山下裕貴先生が批判する”今の霞が関”の人事・教育システムだが、その中に、一体どうやって、山口真由さん(我慢しない人)も証言しているような軍事化イニシエーションが組み込まれたのだろうか?
この点に関する情報は乏しく、推測を含まざるを得ないのだが、おそらく、「過労死」という言葉が一般化した1980年代後半ころまでには、(一部の省庁ではあろうが、)この種の「加入礼」が確立していたと思われる。
もちろん、これが自然発生的に出来上がるとは考えられないので、やはり、特定の人/人たちが導入したのだろう。
この起源を特定するのは難しいのだが、例えば、
・軍隊出身者の入省・復帰(台所からキッチンへ(7)。大松監督!)
・集団的スポーツの運動部(例えば、(旧)帝大漕艇部)出身者の活躍
などの複合的要因によって、この種の「加入礼」が制度化された可能性が考えられる。
野球やサッカーなどは分かりやすいが、漕艇(ボート)でも、軍事化イニシエーションの内部原理:「皆は一人のために、一人は皆のために」が盛んに称揚される。

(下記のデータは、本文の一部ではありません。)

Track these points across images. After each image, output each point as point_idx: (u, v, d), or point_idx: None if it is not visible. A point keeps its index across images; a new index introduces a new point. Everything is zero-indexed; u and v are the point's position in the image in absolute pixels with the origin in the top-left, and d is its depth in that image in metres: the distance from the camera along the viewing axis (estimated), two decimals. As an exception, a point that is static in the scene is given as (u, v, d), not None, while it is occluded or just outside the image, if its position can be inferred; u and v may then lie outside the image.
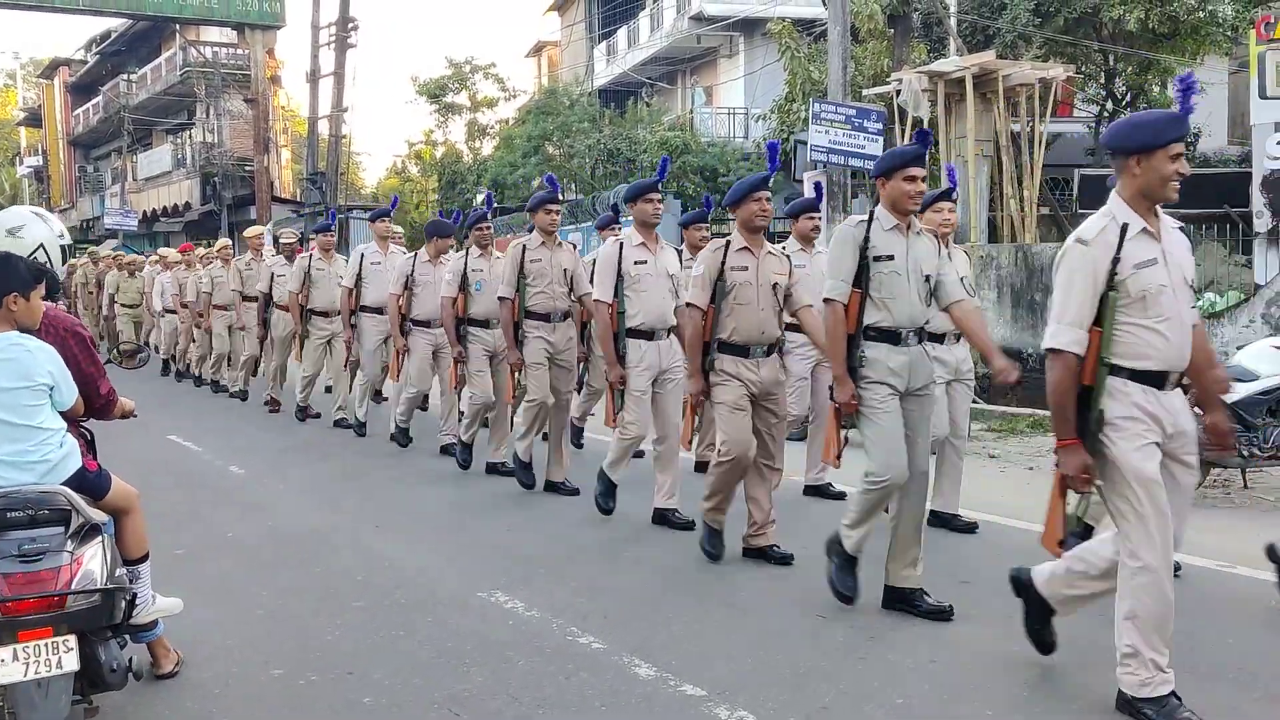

一般の人は意外に思うかもしれないが、これはむしろ軍事化を目的としたスポーツではないかと思えるくらいである。
「どこの大学でも大体同じで、
・「艇庫」と呼ばれる監獄に泊まり込み
・朝4時半起きで朝練をしてから大学に行き
・大学が終わったら再び艇庫に戻り晩練
という生活が待っています。つまり、1週間のうち大半は家に帰れなくなります(笑)」
これでは、殆ど海兵隊のブートキャンプ(新兵訓練) である。
ボート部以外では、自衛隊や警察でも定番の柔道部・剣道部においてもやはり軍事化イニシエーションが盛んに行われるようであり、そのエートスが人事・教育システムの中に持ち込まれた可能性も考えられる。